Currently,[when?] the Asian Studies Program at FIU offers a Bachelor's in Arts in Asian Studies and Master of Arts in Asian Studies as well as an Asian Studies minor. The Asian Studies Program also offers three graduate certificates in Asian Studies, Japanese Studies, and Asian Globalization as well as several undergraduate certificates programs in Asian Studies, Asian Globalization and Latin American Studies, Chinese Studies, Japanese Studies and South and Southeast Asian Area Studies.[8] A new[when?] interdisciplinary major in Japanese Area Studies and in Chinese Area Studies are now offered, as branches of the Asian Studies B.A. degree. The program now also offers a fully online Asian Studies B.A. and fully online Asian Studies Minor. [9] [10]

Public lectures

In April 2017, Heine and Elliot R. Wolfson of UC-Santa Barbara, gave a lecture highlighting the achievements of two Jewish singer-songwriters, Bob Dylan and Leonard Cohen. The event featured an introduction by Tudor Parfitt and musical accompaniment by Aaron Fishbein.[11]

In May 2017, Heine taught a three-day seminar at the Tassajara Zen Mountain Center, the monastery of San Francisco Zen Center, on the life and teachings of Eihei Dogen. He also gave a lecture titled “How to research premodern and modern Japanese culture” at Waseda University in Tokyo in May 2017. In October 2017 he gave a lecture in New York at the Japan Society on his book Zen and Material Culture which he co-edited with Pamela D. Winfield.[12]


Heine has received numerous grants[13] to develop Asian Studies at FIU and has overseen well over $2 million in external funding, including projects awarded by the U.S. Department of Education, the Japan Foundation, the Freeman Foundation and the National Endowment for the Humanities.
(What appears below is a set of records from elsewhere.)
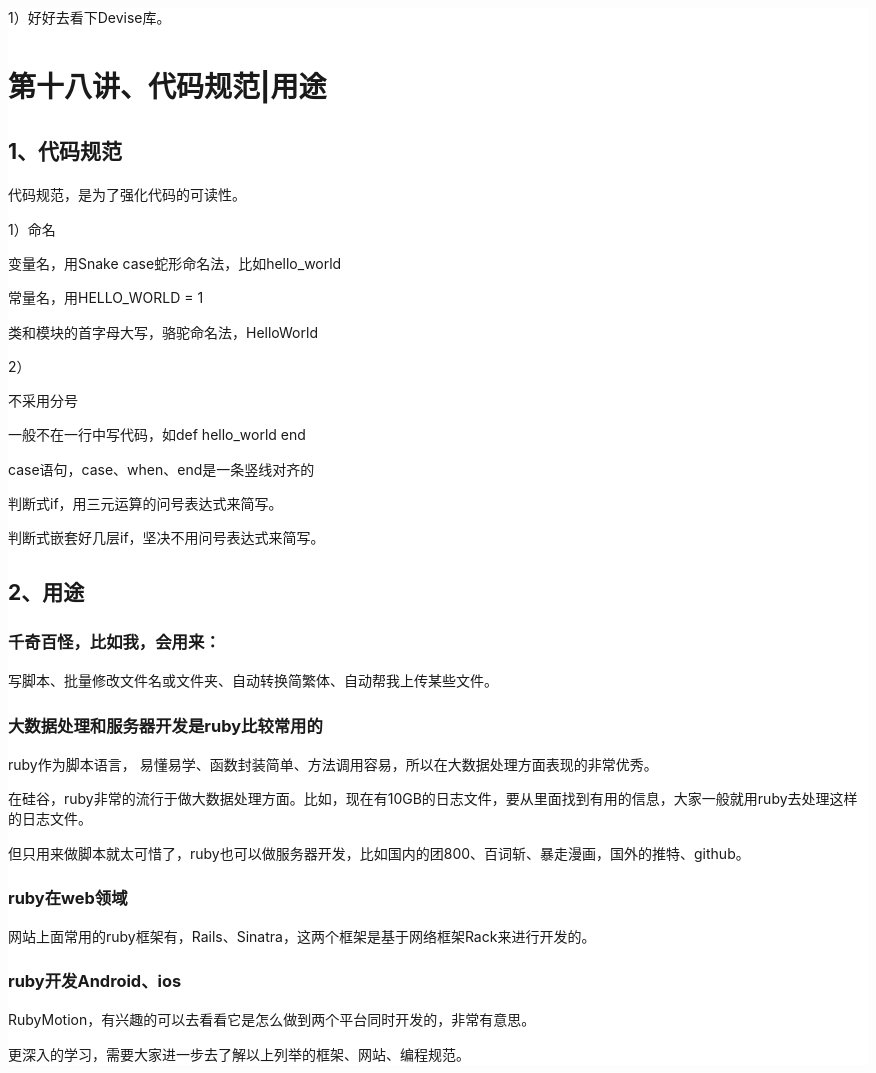 1）好好去看下Devise库。



# 第十八讲、代码规范|用途

## 1、代码规范

代码规范，是为了强化代码的可读性。



1）命名

变量名，用Snake case蛇形命名法，比如hello_world

常量名，用HELLO_WORLD = 1

类和模块的首字母大写，骆驼命名法，HelloWorld

2）

不采用分号

一般不在一行中写代码，如def hello_world end

case语句，case、when、end是一条竖线对齐的

判断式if，用三元运算的问号表达式来简写。

判断式嵌套好几层if，坚决不用问号表达式来简写。



## 2、用途

### 千奇百怪，比如我，会用来：

写脚本、批量修改文件名或文件夹、自动转换简繁体、自动帮我上传某些文件。



### 大数据处理和服务器开发是ruby比较常用的

ruby作为脚本语言， 易懂易学、函数封装简单、方法调用容易，所以在大数据处理方面表现的非常优秀。

在硅谷，ruby非常的流行于做大数据处理方面。比如，现在有10GB的日志文件，要从里面找到有用的信息，大家一般就用ruby去处理这样的日志文件。

但只用来做脚本就太可惜了，ruby也可以做服务器开发，比如国内的团800、百词斩、暴走漫画，国外的推特、github。



### ruby在web领域

网站上面常用的ruby框架有，Rails、Sinatra，这两个框架是基于网络框架Rack来进行开发的。



### ruby开发Android、ios

RubyMotion，有兴趣的可以去看看它是怎么做到两个平台同时开发的，非常有意思。



更深入的学习，需要大家进一步去了解以上列举的框架、网站、编程规范。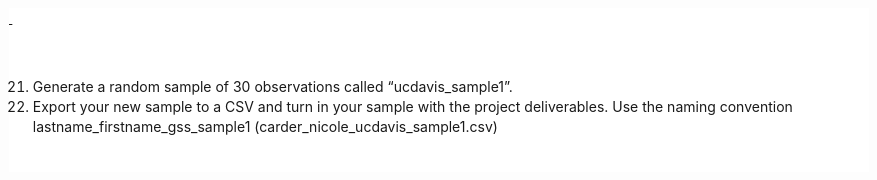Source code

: <strong><u>&nbsp;</u></strong>
</td>
</tr>
</tbody>
</table>
&nbsp;

<ol start="21">
<li>Generate a random sample of 30 observations called “ucdavis_sample1”.</li>
<li>Export your new sample to a CSV and turn in your sample with the project deliverables. Use the naming convention lastname_firstname_gss_sample1 (carder_nicole_ucdavis_sample1.csv)</li>
</ol>
&nbsp;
Heine has also received grant funding that helped to create five full-time faculty positions, including three in Asian languages, resulting in a vigorous program at FIU. He has directed the "JapaNet" teacher training project funded by the Japan Foundation Center for Global Partnership and directs a branch of the National Consortium for Teaching About Asia (NCTA). In 2015, Dr. Heine received a grant from the National Endowment for Humanities for a Summer Institute for College and University Professors, titled "Tokyo: High City & Low City." The Summer Institute was held in Summer 2016.[14]